- **Problem requirements**: Output every line of text in the records below as a JSON list of strings, one string per line, leaving out blank lines.

- **Information shown**:
****

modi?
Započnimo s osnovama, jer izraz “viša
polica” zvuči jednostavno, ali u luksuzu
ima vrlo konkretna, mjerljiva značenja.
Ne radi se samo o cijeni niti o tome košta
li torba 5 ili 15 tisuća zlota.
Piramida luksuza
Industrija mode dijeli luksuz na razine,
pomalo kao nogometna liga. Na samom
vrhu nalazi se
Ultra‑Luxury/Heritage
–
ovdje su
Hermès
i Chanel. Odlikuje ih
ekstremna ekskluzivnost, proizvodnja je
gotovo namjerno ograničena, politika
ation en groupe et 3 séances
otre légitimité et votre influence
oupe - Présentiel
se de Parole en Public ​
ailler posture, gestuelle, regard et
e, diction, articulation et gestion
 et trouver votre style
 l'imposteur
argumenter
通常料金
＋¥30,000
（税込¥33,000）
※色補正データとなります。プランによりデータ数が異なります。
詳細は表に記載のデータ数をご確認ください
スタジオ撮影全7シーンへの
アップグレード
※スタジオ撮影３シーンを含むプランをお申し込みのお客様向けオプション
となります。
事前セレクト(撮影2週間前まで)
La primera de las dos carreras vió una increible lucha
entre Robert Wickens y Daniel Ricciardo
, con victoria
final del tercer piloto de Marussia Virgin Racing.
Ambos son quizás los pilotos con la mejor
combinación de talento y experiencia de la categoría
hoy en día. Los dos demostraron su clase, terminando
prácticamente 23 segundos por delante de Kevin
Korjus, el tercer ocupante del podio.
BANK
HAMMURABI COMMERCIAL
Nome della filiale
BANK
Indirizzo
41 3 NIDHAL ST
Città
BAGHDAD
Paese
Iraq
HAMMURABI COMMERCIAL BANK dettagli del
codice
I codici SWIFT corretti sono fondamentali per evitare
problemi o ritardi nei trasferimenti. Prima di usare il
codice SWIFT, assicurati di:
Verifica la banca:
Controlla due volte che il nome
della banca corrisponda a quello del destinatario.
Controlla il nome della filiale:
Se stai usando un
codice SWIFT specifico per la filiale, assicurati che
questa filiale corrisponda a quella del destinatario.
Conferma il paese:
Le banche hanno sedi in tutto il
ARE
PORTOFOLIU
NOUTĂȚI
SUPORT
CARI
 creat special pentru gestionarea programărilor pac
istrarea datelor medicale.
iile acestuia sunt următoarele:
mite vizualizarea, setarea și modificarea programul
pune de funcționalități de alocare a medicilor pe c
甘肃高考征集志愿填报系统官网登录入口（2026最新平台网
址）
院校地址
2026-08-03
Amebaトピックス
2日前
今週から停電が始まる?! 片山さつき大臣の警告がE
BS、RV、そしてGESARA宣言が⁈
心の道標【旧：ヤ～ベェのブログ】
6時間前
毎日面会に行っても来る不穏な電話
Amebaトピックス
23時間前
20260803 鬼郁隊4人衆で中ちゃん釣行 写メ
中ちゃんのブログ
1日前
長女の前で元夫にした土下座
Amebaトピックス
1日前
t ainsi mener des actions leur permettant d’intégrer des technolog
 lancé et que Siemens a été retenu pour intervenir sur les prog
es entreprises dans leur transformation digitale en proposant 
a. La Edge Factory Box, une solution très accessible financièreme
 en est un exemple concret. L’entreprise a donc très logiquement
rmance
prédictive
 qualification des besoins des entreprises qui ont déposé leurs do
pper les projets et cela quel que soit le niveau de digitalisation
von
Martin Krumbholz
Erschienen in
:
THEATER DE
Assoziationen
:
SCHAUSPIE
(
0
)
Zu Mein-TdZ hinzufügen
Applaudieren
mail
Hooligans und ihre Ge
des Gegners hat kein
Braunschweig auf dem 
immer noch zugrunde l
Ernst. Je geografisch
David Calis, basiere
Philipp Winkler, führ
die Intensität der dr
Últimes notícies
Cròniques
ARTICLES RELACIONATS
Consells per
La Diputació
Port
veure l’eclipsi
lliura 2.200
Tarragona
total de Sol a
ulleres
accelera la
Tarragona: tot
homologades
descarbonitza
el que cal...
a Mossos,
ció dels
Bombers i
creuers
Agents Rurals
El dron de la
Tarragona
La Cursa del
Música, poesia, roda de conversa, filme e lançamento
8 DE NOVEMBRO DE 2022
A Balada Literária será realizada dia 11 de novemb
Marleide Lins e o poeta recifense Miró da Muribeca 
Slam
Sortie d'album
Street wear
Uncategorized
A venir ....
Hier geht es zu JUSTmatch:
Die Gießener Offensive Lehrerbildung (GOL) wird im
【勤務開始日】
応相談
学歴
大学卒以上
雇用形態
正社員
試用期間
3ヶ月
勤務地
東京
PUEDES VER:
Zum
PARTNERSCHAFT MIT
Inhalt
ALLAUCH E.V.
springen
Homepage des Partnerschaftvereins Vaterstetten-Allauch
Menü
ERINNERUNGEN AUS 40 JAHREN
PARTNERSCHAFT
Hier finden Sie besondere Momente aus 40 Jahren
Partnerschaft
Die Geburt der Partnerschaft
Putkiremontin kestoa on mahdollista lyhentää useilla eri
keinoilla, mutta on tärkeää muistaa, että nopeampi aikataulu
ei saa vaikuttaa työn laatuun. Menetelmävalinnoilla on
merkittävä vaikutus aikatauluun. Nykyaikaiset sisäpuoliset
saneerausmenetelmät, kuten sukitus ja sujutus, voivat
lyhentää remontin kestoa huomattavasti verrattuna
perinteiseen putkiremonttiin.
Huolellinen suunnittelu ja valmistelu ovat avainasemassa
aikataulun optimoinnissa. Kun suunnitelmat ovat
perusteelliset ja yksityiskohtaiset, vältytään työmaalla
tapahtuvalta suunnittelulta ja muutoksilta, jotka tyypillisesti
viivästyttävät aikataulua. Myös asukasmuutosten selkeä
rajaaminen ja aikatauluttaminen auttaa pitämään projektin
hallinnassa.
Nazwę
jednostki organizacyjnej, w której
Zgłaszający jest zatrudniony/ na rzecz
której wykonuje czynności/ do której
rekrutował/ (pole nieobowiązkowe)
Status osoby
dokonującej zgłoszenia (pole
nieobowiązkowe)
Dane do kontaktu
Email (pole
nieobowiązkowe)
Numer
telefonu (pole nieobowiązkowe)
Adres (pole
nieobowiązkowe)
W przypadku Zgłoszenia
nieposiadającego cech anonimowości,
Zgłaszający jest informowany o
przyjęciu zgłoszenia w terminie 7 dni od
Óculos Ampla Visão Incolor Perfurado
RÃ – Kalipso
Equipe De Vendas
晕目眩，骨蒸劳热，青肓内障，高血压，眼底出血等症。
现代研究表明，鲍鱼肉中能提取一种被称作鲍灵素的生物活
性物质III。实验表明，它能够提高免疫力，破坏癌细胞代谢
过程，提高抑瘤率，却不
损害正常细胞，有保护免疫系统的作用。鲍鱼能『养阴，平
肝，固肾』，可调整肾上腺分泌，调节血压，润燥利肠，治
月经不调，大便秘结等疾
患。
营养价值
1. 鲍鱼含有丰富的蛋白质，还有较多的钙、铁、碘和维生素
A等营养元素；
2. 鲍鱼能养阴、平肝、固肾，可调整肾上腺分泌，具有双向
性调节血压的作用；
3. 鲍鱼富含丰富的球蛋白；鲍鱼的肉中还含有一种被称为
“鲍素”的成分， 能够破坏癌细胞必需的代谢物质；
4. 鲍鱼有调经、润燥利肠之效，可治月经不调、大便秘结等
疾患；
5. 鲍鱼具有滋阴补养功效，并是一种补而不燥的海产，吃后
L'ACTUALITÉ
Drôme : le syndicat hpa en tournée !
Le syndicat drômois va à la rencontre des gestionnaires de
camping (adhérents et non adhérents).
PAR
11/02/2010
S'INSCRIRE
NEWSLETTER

****

- **Exercise result**:
[
  "modi?",
  "Započnimo s osnovama, jer izraz “viša",
  "polica” zvuči jednostavno, ali u luksuzu",
  "ima vrlo konkretna, mjerljiva značenja.",
  "Ne radi se samo o cijeni niti o tome košta",
  "li torba 5 ili 15 tisuća zlota.",
  "Piramida luksuza",
  "Industrija mode dijeli luksuz na razine,",
  "pomalo kao nogometna liga. Na samom",
  "vrhu nalazi se",
  "Ultra‑Luxury/Heritage",
  "–",
  "ovdje su",
  "Hermès",
  "i Chanel. Odlikuje ih",
  "ekstremna ekskluzivnost, proizvodnja je",
  "gotovo namjerno ograničena, politika",
  "ation en groupe et 3 séances",
  "otre légitimité et votre influence",
  "oupe - Présentiel",
  "se de Parole en Public ​",
  "ailler posture, gestuelle, regard et",
  "e, diction, articulation et gestion",
  " et trouver votre style",
  " l'imposteur",
  "argumenter",
  "通常料金",
  "＋¥30,000",
  "（税込¥33,000）",
  "※色補正データとなります。プランによりデータ数が異なります。",
  "詳細は表に記載のデータ数をご確認ください",
  "スタジオ撮影全7シーンへの",
  "アップグレード",
  "※スタジオ撮影３シーンを含むプランをお申し込みのお客様向けオプション",
  "となります。",
  "事前セレクト(撮影2週間前まで)",
  "La primera de las dos carreras vió una increible lucha",
  "entre Robert Wickens y Daniel Ricciardo",
  ", con victoria",
  "final del tercer piloto de Marussia Virgin Racing.",
  "Ambos son quizás los pilotos con la mejor",
  "combinación de talento y experiencia de la categoría",
  "hoy en día. Los dos demostraron su clase, terminando",
  "prácticamente 23 segundos por delante de Kevin",
  "Korjus, el tercer ocupante del podio.",
  "BANK",
  "HAMMURABI COMMERCIAL",
  "Nome della filiale",
  "BANK",
  "Indirizzo",
  "41 3 NIDHAL ST",
  "Città",
  "BAGHDAD",
  "Paese",
  "Iraq",
  "HAMMURABI COMMERCIAL BANK dettagli del",
  "codice",
  "I codici SWIFT corretti sono fondamentali per evitare",
  "problemi o ritardi nei trasferimenti. Prima di usare il",
  "codice SWIFT, assicurati di:",
  "Verifica la banca:",
  "Controlla due volte che il nome",
  "della banca corrisponda a quello del destinatario.",
  "Controlla il nome della filiale:",
  "Se stai usando un",
  "codice SWIFT specifico per la filiale, assicurati che",
  "questa filiale corrisponda a quella del destinatario.",
  "Conferma il paese:",
  "Le banche hanno sedi in tutto il",
  "ARE",
  "PORTOFOLIU",
  "NOUTĂȚI",
  "SUPORT",
  "CARI",
  " creat special pentru gestionarea programărilor pac",
  "istrarea datelor medicale.",
  "iile acestuia sunt următoarele:",
  "mite vizualizarea, setarea și modificarea programul",
  "pune de funcționalități de alocare a medicilor pe c",
  "甘肃高考征集志愿填报系统官网登录入口（2026最新平台网",
  "址）",
  "院校地址",
  "2026-08-03",
  "Amebaトピックス",
  "2日前",
  "今週から停電が始まる?! 片山さつき大臣の警告がE",
  "BS、RV、そしてGESARA宣言が⁈",
  "心の道標【旧：ヤ～ベェのブログ】",
  "6時間前",
  "毎日面会に行っても来る不穏な電話",
  "Amebaトピックス",
  "23時間前",
  "20260803 鬼郁隊4人衆で中ちゃん釣行 写メ",
  "中ちゃんのブログ",
  "1日前",
  "長女の前で元夫にした土下座",
  "Amebaトピックス",
  "1日前",
  "t ainsi mener des actions leur permettant d’intégrer des technolog",
  " lancé et que Siemens a été retenu pour intervenir sur les prog",
  "es entreprises dans leur transformation digitale en proposant ",
  "a. La Edge Factory Box, une solution très accessible financièreme",
  " en est un exemple concret. L’entreprise a donc très logiquement",
  "rmance",
  "prédictive",
  " qualification des besoins des entreprises qui ont déposé leurs do",
  "pper les projets et cela quel que soit le niveau de digitalisation",
  "von",
  "Martin Krumbholz",
  "Erschienen in",
  ":",
  "THEATER DE",
  "Assoziationen",
  ":",
  "SCHAUSPIE",
  "(",
  "0",
  ")",
  "Zu Mein-TdZ hinzufügen",
  "Applaudieren",
  "mail",
  "Hooligans und ihre Ge",
  "des Gegners hat kein",
  "Braunschweig auf dem ",
  "immer noch zugrunde l",
  "Ernst. Je geografisch",
  "David Calis, basiere",
  "Philipp Winkler, führ",
  "die Intensität der dr",
  "Últimes notícies",
  "Cròniques",
  "ARTICLES RELACIONATS",
  "Consells per",
  "La Diputació",
  "Port",
  "veure l’eclipsi",
  "lliura 2.200",
  "Tarragona",
  "total de Sol a",
  "ulleres",
  "accelera la",
  "Tarragona: tot",
  "homologades",
  "descarbonitza",
  "el que cal...",
  "a Mossos,",
  "ció dels",
  "Bombers i",
  "creuers",
  "Agents Rurals",
  "El dron de la",
  "Tarragona",
  "La Cursa del",
  "Música, poesia, roda de conversa, filme e lançamento",
  "8 DE NOVEMBRO DE 2022",
  "A Balada Literária será realizada dia 11 de novemb",
  "Marleide Lins e o poeta recifense Miró da Muribeca ",
  "Slam",
  "Sortie d'album",
  "Street wear",
  "Uncategorized",
  "A venir ....",
  "Hier geht es zu JUSTmatch:",
  "Die Gießener Offensive Lehrerbildung (GOL) wird im",
  "【勤務開始日】",
  "応相談",
  "学歴",
  "大学卒以上",
  "雇用形態",
  "正社員",
  "試用期間",
  "3ヶ月",
  "勤務地",
  "東京",
  "PUEDES VER:",
  "Zum",
  "PARTNERSCHAFT MIT",
  "Inhalt",
  "ALLAUCH E.V.",
  "springen",
  "Homepage des Partnerschaftvereins Vaterstetten-Allauch",
  "Menü",
  "ERINNERUNGEN AUS 40 JAHREN",
  "PARTNERSCHAFT",
  "Hier finden Sie besondere Momente aus 40 Jahren",
  "Partnerschaft",
  "Die Geburt der Partnerschaft",
  "Putkiremontin kestoa on mahdollista lyhentää useilla eri",
  "keinoilla, mutta on tärkeää muistaa, että nopeampi aikataulu",
  "ei saa vaikuttaa työn laatuun. Menetelmävalinnoilla on",
  "merkittävä vaikutus aikatauluun. Nykyaikaiset sisäpuoliset",
  "saneerausmenetelmät, kuten sukitus ja sujutus, voivat",
  "lyhentää remontin kestoa huomattavasti verrattuna",
  "perinteiseen putkiremonttiin.",
  "Huolellinen suunnittelu ja valmistelu ovat avainasemassa",
  "aikataulun optimoinnissa. Kun suunnitelmat ovat",
  "perusteelliset ja yksityiskohtaiset, vältytään työmaalla",
  "tapahtuvalta suunnittelulta ja muutoksilta, jotka tyypillisesti",
  "viivästyttävät aikataulua. Myös asukasmuutosten selkeä",
  "rajaaminen ja aikatauluttaminen auttaa pitämään projektin",
  "hallinnassa.",
  "Nazwę",
  "jednostki organizacyjnej, w której",
  "Zgłaszający jest zatrudniony/ na rzecz",
  "której wykonuje czynności/ do której",
  "rekrutował/ (pole nieobowiązkowe)",
  "Status osoby",
  "dokonującej zgłoszenia (pole",
  "nieobowiązkowe)",
  "Dane do kontaktu",
  "Email (pole",
  "nieobowiązkowe)",
  "Numer",
  "telefonu (pole nieobowiązkowe)",
  "Adres (pole",
  "nieobowiązkowe)",
  "W przypadku Zgłoszenia",
  "nieposiadającego cech anonimowości,",
  "Zgłaszający jest informowany o",
  "przyjęciu zgłoszenia w terminie 7 dni od",
  "Óculos Ampla Visão Incolor Perfurado",
  "RÃ – Kalipso",
  "Equipe De Vendas",
  "晕目眩，骨蒸劳热，青肓内障，高血压，眼底出血等症。",
  "现代研究表明，鲍鱼肉中能提取一种被称作鲍灵素的生物活",
  "性物质III。实验表明，它能够提高免疫力，破坏癌细胞代谢",
  "过程，提高抑瘤率，却不",
  "损害正常细胞，有保护免疫系统的作用。鲍鱼能『养阴，平",
  "肝，固肾』，可调整肾上腺分泌，调节血压，润燥利肠，治",
  "月经不调，大便秘结等疾",
  "患。",
  "营养价值",
  "1. 鲍鱼含有丰富的蛋白质，还有较多的钙、铁、碘和维生素",
  "A等营养元素；",
  "2. 鲍鱼能养阴、平肝、固肾，可调整肾上腺分泌，具有双向",
  "性调节血压的作用；",
  "3. 鲍鱼富含丰富的球蛋白；鲍鱼的肉中还含有一种被称为",
  "“鲍素”的成分， 能够破坏癌细胞必需的代谢物质；",
  "4. 鲍鱼有调经、润燥利肠之效，可治月经不调、大便秘结等",
  "疾患；",
  "5. 鲍鱼具有滋阴补养功效，并是一种补而不燥的海产，吃后",
  "L'ACTUALITÉ",
  "Drôme : le syndicat hpa en tournée !",
  "Le syndicat drômois va à la rencontre des gestionnaires de",
  "camping (adhérents et non adhérents).",
  "PAR",
  "11/02/2010",
  "S'INSCRIRE",
  "NEWSLETTER"
]